Slurm cluster gres argument issue

I am trying to run on a Slurm cluster that recently changed the --gres=gpu:1 to --gres=gpu:a100:1. If I configure my cluster with --gres=gpu:1 it creates workers and runs fine, but this will not be supported by our admins. When replacing with --gres=gpu:100:1 creating workers fails with:
sbatch: error: Invalid GRES specification (with and without type identification)

I have created a script and run sbatch with the new --gres=gpu:a100:1 requirement outside of dask, and it also runs just fine.

Any help would be much appreciated.

cluster = SLURMCluster(
cores=2, # Number of cores per job
memory=“64GB”, # Memory per job
queue=“gpu”, # Queue/partition name
job_extra_directives =[
‘–gpus=1’, # Number of GPUs per job
‘–gres=gpu:1’, # Number of GPUs per job
],
walltime=“02:00:00”, # Job time limit
local_directory=“$TMPDIR”, # Temporary directory (optional)
log_directory=“logs”, # Directory for log files (optional)
)

Sean

Hi @samckinn, welcome to Dask Discourse!

Just to be sure:

The typo here is only in this Discourse post, you didn’t forgot the letter ‘a’ when using dask-jobqueue?

Do you need these two directives?

In order to make your debugging easier, you should just print the dask-jobqueue generated job script (see How to debug — Dask-jobqueue 0.8.2+2.gef45c0e.dirty documentation).
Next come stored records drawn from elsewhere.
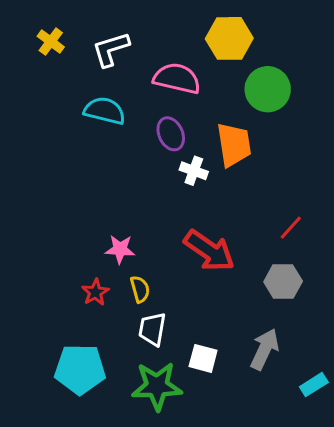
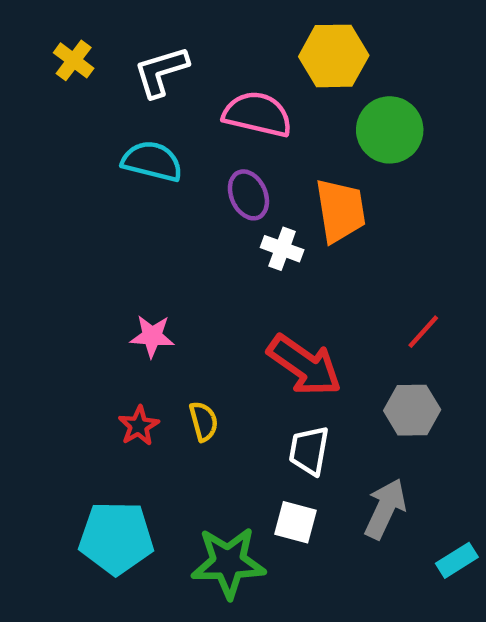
pink star: (120, 249) -> (152, 336), moved
white trapezoid: (152, 329) -> (309, 450), moved

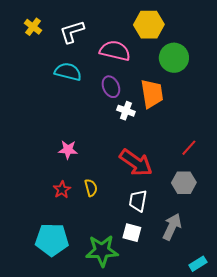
cyan rectangle: (457, 560) -> (198, 264), moved

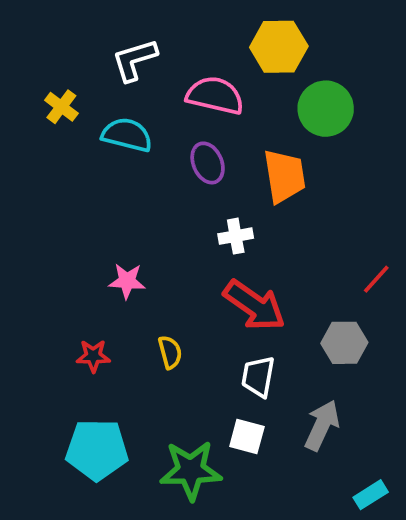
yellow cross: (33, 27) -> (61, 107), moved
white cross: (126, 111) -> (236, 236), moved, turned -30
red line: (189, 148) -> (376, 279), moved
red star: (62, 190) -> (93, 356), moved, turned 30

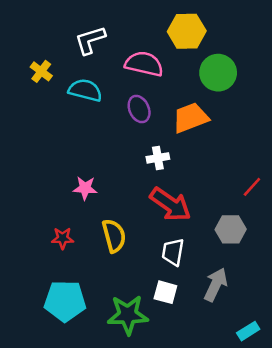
orange trapezoid: (284, 176) -> (190, 118), turned -102
yellow semicircle: (170, 352) -> (114, 236), size x1.5

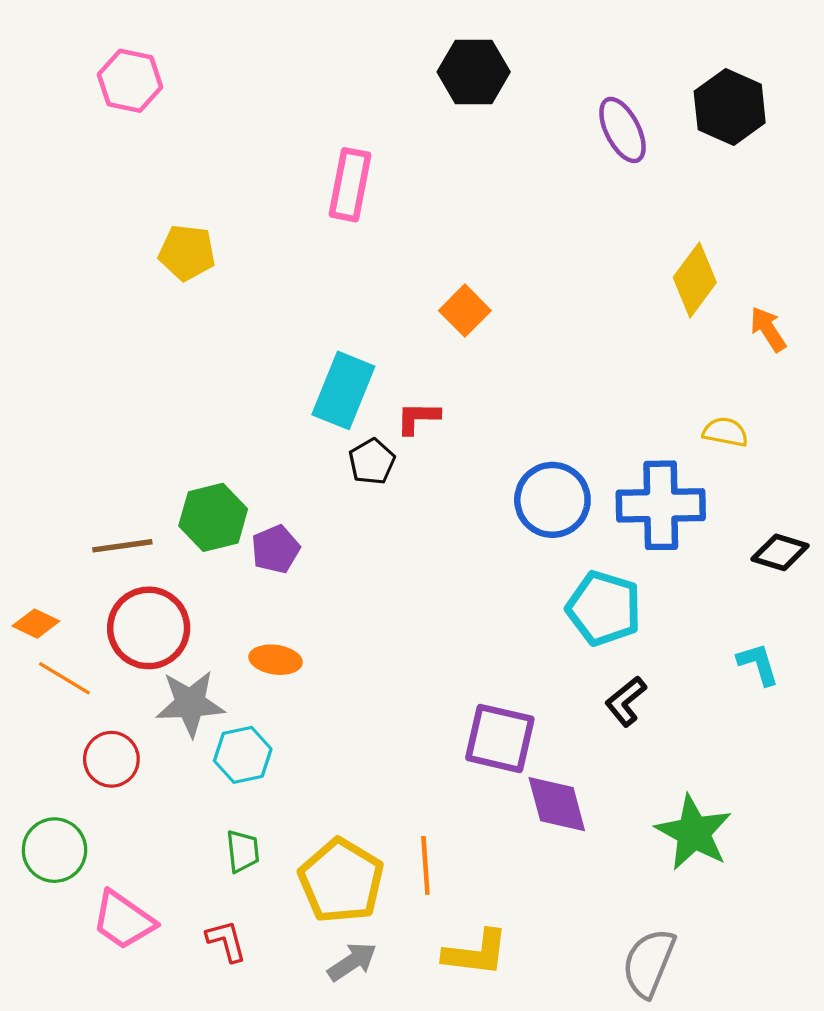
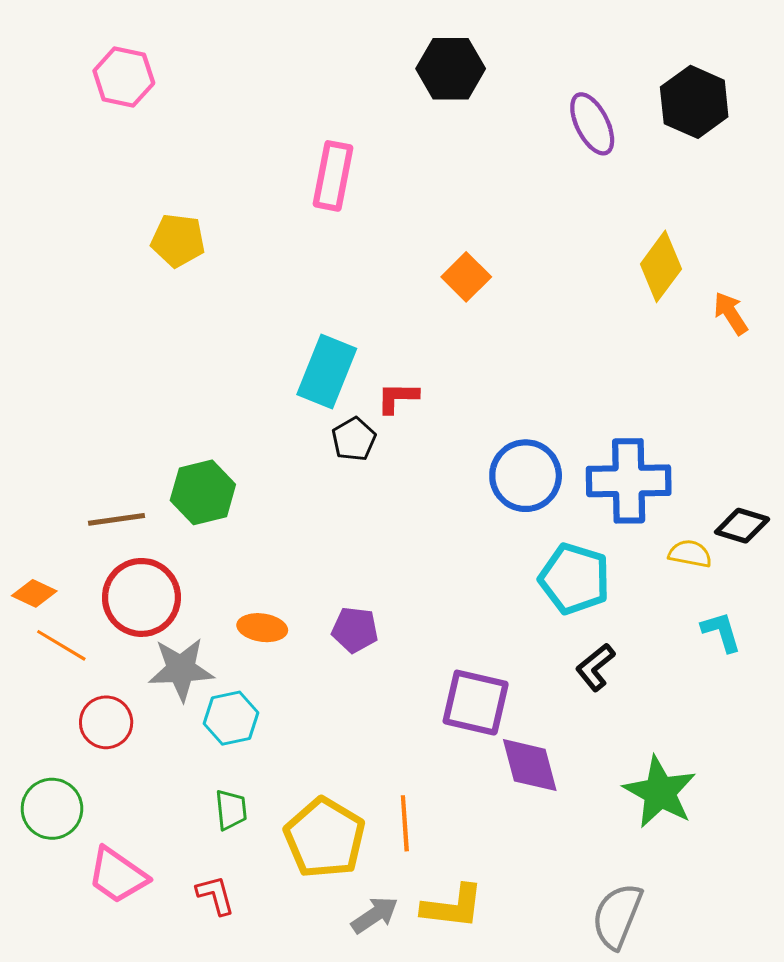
orange square: (465, 311) -> (466, 277), moved
yellow semicircle: (725, 432) -> (690, 554), moved
purple pentagon: (276, 549) -> (355, 630), moved, turned 30
gray arrow: (352, 962) -> (375, 915), moved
Then write this to a file and try to use sbatch with it.

Sorry, that was a discourse typo.

I removed the extraneous -gpus=1 argument and it now seems to work. Not sure why it works with -gres=gpu:1 but not with -gres=gpu:a100:1, but thanks for the help. The -gpus=1 should never have been there.

Sean

Just to be clear, can you confirm that the following code works:

cluster = SLURMCluster(
  cores=2, # Number of cores per job
  memory="64GB", # Memory per job
  queue="gpu", # Queue/partition name
  job_extra_directives =[
  '–gres=gpu:a100:1', # Number of GPUs per job
  ],
  walltime="02:00:00", # Job time limit
  local_directory="$TMPDIR", # Temporary directory (optional)
  log_directory="logs", # Directory for log files (optional)
  )

Yep, it’s all good now. Thanks for the info on how to troubleshoot in the future.

Sean

1 Like